▸ **What the task asks**
Read through the listing below and return only the lines containing "http".

▸ **Information**

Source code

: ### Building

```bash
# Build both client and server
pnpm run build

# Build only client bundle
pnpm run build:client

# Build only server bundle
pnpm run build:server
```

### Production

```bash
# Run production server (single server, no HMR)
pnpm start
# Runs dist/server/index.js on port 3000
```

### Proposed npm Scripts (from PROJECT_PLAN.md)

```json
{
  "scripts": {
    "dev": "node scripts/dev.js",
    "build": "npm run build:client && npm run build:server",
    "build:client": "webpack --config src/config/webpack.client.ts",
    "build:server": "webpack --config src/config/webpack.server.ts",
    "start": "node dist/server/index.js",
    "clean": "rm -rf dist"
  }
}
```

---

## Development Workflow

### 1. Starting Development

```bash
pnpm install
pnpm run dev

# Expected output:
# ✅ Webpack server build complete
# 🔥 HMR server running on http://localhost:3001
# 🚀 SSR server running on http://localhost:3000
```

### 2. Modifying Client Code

...

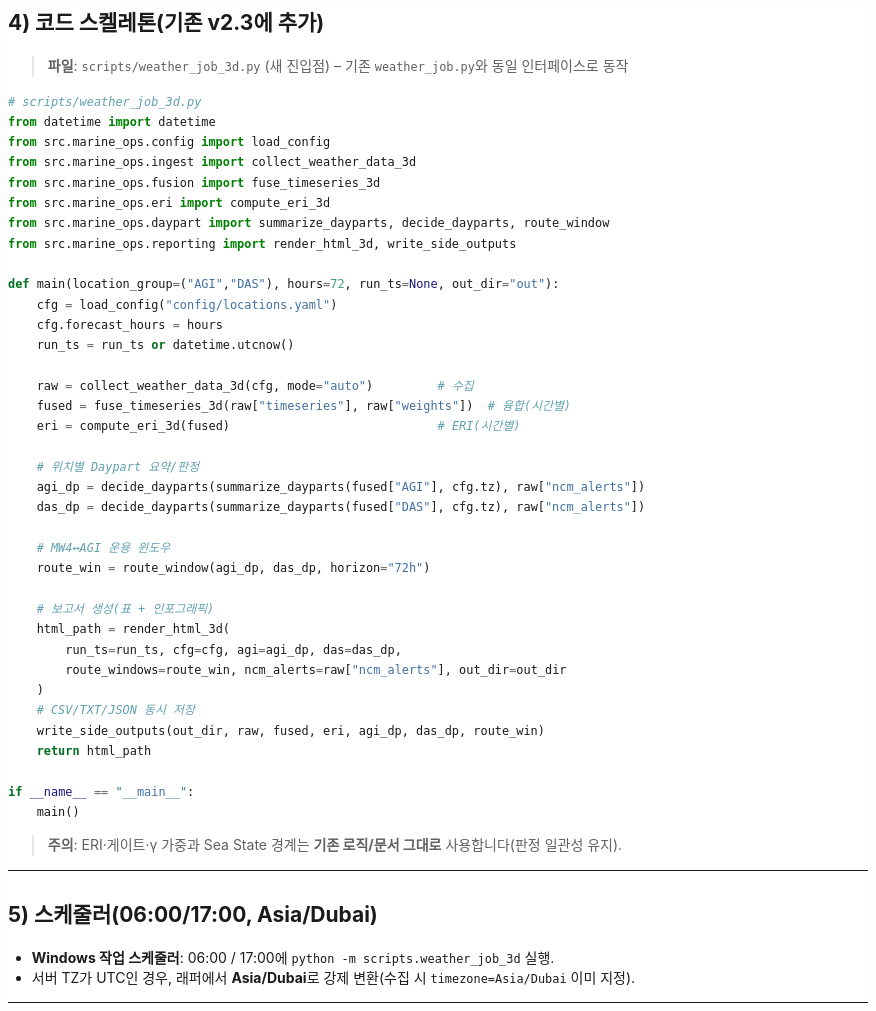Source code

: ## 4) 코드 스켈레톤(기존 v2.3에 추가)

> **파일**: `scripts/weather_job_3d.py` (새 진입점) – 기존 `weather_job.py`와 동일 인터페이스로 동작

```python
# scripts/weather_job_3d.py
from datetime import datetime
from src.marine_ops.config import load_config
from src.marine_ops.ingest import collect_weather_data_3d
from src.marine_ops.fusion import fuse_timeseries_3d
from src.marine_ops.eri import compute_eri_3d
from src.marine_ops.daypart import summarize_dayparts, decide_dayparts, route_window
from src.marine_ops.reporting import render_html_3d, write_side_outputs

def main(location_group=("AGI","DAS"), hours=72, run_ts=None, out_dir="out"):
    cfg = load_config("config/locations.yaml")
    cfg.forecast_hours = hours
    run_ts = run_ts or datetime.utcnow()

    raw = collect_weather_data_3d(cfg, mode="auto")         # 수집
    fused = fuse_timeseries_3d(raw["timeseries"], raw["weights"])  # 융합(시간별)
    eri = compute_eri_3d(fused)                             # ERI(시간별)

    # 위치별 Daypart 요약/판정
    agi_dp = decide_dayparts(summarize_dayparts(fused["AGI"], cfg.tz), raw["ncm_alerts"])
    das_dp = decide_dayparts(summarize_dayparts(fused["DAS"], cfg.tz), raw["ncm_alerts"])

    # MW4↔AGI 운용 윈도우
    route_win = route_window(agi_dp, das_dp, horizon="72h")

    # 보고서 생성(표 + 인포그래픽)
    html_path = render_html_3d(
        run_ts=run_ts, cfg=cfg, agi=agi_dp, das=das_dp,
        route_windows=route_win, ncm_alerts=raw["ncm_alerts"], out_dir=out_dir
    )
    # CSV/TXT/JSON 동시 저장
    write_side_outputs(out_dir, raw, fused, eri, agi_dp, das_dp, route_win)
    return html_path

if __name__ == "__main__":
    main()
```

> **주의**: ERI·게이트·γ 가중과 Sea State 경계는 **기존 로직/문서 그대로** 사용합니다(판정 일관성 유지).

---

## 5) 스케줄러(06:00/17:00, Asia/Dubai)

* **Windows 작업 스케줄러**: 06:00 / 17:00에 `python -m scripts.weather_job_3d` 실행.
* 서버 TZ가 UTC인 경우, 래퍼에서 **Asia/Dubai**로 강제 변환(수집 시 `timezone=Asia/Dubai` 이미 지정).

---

...

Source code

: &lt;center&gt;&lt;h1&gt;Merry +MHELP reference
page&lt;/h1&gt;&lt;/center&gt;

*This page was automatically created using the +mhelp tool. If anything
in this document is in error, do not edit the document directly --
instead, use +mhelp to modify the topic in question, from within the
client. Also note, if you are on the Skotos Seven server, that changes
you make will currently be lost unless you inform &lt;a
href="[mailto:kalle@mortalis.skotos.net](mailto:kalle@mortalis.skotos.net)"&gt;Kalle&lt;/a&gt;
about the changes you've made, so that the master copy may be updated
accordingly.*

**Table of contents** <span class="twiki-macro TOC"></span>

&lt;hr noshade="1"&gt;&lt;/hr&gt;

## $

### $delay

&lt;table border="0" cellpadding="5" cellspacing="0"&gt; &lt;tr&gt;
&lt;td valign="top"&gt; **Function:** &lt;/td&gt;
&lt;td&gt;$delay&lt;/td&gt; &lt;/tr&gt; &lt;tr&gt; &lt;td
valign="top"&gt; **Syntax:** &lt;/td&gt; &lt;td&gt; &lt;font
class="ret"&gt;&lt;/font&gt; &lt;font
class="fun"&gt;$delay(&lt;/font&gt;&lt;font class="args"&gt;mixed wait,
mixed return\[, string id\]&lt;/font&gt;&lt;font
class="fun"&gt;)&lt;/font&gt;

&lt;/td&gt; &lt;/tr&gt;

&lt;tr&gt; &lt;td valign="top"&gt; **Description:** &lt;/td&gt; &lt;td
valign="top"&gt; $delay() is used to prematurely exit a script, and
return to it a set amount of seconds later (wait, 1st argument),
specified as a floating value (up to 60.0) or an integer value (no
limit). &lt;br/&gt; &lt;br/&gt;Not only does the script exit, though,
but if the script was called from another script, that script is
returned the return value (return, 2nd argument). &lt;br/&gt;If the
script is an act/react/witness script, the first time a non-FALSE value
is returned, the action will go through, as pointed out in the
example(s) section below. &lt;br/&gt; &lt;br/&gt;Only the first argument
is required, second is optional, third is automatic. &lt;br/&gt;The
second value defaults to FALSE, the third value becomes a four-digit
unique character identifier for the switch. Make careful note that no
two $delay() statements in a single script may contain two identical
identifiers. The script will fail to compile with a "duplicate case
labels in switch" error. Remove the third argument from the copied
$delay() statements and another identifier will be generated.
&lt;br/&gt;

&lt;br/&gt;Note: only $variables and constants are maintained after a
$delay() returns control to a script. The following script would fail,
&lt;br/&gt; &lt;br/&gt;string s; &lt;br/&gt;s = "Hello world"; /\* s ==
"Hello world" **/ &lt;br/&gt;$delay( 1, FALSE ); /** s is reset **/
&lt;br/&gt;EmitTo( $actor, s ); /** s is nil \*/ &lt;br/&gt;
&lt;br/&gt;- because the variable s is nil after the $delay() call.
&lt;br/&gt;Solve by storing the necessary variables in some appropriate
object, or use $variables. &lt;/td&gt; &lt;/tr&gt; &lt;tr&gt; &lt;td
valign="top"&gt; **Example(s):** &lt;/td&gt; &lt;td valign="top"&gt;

▸ **Output below**
# 🔥 HMR server running on http://localhost:3001
# 🚀 SSR server running on http://localhost:3000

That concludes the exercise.